Tenho, há pelo menos uma década, duas latas de arroz na cozinha: uma para o arroz agulha outra para o carolino.
Digo há uma década porque bate certo com o desenrolar do caminho da maternidade e o hábito de jantar quase sempre em casa, fazer muitas mais (e mais variadas) refeições. Entre a massa e as batatas, com muito mais frequência (hábitos da casa da mãe e da avó) o arroz, ora malandrinho ora agulha. Duas latas, portanto, práticas, ali à mão , no armário junto ao fogão.

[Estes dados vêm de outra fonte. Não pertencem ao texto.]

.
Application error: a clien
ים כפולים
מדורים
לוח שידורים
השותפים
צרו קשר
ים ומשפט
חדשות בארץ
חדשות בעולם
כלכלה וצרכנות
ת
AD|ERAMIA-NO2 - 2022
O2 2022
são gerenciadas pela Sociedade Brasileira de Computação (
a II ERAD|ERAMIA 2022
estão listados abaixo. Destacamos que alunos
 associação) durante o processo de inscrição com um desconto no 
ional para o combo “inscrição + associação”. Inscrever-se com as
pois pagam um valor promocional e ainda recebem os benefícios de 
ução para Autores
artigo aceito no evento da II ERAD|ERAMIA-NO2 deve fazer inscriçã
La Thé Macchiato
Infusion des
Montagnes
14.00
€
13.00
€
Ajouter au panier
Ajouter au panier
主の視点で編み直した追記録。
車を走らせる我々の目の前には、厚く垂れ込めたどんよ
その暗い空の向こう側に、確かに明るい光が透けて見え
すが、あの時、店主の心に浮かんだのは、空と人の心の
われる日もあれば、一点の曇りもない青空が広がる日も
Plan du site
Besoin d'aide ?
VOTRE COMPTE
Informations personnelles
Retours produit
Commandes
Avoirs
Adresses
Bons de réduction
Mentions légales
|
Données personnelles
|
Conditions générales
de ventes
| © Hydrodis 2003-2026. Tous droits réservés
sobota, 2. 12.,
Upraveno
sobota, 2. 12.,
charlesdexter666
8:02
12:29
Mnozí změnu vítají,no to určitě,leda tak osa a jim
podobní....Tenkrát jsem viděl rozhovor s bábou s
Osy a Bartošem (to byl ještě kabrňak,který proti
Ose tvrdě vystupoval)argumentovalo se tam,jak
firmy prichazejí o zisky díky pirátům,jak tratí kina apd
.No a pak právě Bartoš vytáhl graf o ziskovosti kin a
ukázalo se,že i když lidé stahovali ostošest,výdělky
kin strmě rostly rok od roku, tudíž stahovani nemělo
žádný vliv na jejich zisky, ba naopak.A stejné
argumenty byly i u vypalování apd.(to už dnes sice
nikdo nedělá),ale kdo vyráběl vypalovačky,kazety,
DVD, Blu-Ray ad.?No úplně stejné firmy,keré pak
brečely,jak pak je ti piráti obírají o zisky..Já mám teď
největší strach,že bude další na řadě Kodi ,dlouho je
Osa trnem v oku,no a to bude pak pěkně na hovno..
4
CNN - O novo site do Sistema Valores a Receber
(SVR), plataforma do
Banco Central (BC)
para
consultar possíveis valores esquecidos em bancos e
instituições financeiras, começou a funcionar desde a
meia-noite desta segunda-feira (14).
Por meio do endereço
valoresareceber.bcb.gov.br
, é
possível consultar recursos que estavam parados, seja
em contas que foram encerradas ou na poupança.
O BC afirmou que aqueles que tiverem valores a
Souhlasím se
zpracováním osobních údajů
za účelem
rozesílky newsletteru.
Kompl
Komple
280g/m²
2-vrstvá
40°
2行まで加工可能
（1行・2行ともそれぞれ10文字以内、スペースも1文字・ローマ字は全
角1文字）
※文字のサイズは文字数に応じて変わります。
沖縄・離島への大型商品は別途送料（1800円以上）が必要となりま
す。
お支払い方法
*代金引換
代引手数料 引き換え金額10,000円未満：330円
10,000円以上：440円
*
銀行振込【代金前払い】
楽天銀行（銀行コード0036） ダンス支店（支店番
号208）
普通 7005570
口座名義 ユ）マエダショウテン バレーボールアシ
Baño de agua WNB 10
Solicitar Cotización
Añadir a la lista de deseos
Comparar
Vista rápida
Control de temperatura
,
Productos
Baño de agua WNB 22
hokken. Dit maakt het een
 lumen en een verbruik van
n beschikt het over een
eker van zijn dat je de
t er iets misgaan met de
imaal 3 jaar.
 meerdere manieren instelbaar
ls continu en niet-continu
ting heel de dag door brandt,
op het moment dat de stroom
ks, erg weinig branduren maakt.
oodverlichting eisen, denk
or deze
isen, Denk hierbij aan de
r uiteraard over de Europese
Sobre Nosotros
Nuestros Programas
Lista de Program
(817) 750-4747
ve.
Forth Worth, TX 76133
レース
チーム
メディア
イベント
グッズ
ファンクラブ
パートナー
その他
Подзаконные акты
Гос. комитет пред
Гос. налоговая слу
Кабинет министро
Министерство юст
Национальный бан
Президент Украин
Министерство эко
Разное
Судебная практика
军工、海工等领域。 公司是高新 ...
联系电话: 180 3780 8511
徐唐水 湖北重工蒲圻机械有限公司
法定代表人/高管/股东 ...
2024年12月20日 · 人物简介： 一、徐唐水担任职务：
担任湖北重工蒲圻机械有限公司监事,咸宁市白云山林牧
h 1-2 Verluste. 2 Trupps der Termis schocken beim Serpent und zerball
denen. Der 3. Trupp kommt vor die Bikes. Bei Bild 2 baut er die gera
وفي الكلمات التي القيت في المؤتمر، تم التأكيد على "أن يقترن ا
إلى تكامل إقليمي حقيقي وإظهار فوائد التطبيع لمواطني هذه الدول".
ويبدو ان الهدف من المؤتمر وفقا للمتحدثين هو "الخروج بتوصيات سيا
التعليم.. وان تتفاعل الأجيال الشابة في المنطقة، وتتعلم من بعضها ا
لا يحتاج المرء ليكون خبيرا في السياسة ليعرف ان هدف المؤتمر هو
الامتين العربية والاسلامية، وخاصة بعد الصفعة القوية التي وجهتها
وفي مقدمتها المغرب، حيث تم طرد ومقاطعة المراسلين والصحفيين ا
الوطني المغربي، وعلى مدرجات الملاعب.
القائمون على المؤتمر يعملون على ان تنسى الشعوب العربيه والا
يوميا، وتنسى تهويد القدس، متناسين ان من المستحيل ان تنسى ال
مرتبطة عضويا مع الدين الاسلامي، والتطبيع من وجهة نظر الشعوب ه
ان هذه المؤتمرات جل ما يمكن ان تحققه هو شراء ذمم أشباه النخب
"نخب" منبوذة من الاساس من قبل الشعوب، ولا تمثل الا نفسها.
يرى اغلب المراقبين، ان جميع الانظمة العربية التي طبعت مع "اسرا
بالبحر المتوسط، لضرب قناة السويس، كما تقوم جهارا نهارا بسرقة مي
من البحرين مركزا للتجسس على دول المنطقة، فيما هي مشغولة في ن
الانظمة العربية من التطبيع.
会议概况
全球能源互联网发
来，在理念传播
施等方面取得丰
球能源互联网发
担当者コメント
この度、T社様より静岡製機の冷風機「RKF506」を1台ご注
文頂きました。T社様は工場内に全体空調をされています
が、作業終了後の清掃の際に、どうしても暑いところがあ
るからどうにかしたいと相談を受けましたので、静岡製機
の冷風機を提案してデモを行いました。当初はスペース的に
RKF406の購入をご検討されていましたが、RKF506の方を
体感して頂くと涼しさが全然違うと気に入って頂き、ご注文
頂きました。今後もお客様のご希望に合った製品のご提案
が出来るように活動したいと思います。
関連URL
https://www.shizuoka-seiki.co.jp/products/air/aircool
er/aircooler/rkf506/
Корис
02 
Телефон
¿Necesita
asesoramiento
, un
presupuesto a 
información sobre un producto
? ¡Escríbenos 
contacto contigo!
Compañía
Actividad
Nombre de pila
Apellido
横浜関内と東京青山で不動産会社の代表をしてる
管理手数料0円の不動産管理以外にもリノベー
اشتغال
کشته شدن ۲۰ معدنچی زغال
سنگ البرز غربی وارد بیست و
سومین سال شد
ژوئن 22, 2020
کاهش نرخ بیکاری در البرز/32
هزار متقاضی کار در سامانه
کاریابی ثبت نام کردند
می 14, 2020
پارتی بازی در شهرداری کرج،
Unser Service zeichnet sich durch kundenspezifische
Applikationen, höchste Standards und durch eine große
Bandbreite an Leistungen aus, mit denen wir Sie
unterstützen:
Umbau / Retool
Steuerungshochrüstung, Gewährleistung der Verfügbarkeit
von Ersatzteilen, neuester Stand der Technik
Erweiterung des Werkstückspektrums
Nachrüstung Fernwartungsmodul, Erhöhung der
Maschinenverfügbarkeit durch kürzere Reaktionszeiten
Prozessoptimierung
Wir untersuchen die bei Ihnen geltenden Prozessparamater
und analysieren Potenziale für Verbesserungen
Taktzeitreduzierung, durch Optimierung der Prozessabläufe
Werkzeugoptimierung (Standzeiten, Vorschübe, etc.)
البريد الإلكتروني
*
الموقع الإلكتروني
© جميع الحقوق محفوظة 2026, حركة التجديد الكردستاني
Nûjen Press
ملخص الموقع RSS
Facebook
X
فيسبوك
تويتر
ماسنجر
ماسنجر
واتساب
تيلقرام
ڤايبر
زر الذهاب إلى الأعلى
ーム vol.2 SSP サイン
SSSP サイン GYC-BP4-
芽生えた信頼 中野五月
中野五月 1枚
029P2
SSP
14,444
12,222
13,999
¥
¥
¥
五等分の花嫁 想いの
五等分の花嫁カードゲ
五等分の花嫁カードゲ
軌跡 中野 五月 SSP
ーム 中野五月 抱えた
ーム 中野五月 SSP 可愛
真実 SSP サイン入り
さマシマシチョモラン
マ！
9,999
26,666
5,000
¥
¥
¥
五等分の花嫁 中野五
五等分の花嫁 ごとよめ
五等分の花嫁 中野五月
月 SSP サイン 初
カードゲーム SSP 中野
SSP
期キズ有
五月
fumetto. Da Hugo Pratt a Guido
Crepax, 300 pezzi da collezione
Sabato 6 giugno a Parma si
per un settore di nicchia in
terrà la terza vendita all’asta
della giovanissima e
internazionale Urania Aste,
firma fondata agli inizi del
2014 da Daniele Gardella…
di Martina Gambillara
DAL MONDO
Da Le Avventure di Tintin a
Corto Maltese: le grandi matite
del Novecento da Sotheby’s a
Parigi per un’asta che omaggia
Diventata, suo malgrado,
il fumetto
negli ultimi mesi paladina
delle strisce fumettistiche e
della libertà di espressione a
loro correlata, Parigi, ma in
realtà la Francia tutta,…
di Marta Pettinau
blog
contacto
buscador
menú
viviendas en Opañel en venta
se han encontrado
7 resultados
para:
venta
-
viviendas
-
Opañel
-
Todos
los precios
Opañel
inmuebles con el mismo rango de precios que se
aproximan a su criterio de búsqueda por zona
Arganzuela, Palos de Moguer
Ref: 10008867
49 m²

Nesses primeiros anos de maternidade, a ter de conciliar uma profissão de horários longos, com uma boa gestão alimentar e de tempo, a ter de recorrer à ajuda da querida d. Olívia para deixar adiantado, a fazer no domingo para poder ainda usar segunda, ditou a razão que se cozinhasse muito mais arroz seco do que solto. Prático e rápido, mais duradouro e quase automático de fazer. As latas não eram do mesmo tamanho, por isso, logicamente, a lata grande ficou para o agulha e a mais pequenina para o carolino.
Desculpem o grão fino dos detalhes tão mundanos, mas são só para que vos faça sentido a reflexão profunda que encontrei enquanto cozinhava no outro dia.
De há dez anos para cá a vida mudou muito. E os gostos culinários também, a mão aperfeiçoou com a prática e a vontade de experimentar novos pratos conciliou-se com o tempo que passei a ter para dedicar a casa e a família.
Seja como for, e aqui chegamos ao ponto de rebuçado desta história, prometo, ultimamente, acabo por fazer muito mais vezes arroz solto, gasto mais arroz carolino do que agulha. Mas a verdade é que continuo a usar a Lata grande para este e a pequena para o outro.
Não há-de ser o trabalho de fazer refill com mais frequência , não é isso, claro. Mas quando, outro dia, tomei consciência disto fiquei ali, a tampa da lata aberta e o pacote do ceifeira a olhar para mim, enquanto pensava quantas vezes e em quantas coisas não faremos isto : continuar a usar as mesmas “caixas” ou dar o mesmo tempo ou atenção a coisas que já não nos são úteis, não servem, não encaixam na nossa vida.
E nos recusamos a deixar ocupar o espaço merecido e necessário àquilo que agora precisamos, temos ou faz parte do nosso dia a dia ou de nós, porque “foi sempre assim”. Sejam coisas, experiências, tarefas, Hobiies, valores, pensamentos ou emoções. Fazemos muito isso com os nossos filhos - esquecendo que crescem,que não são os mesmos, e também nas nossas relações em geral, que mudam, se transformam e precisam de outras coisas para se manterem.
O que continuas a deixar ocupar espaço em ti (ou nos teus dias) que já não usas, não te serve ou não tem a ver com quem és ou como vives agora?
E o que recusas a deixar ocupar o espaço que agora merece, importa ou necessita, na pessoa que és [ou queres ser] agora?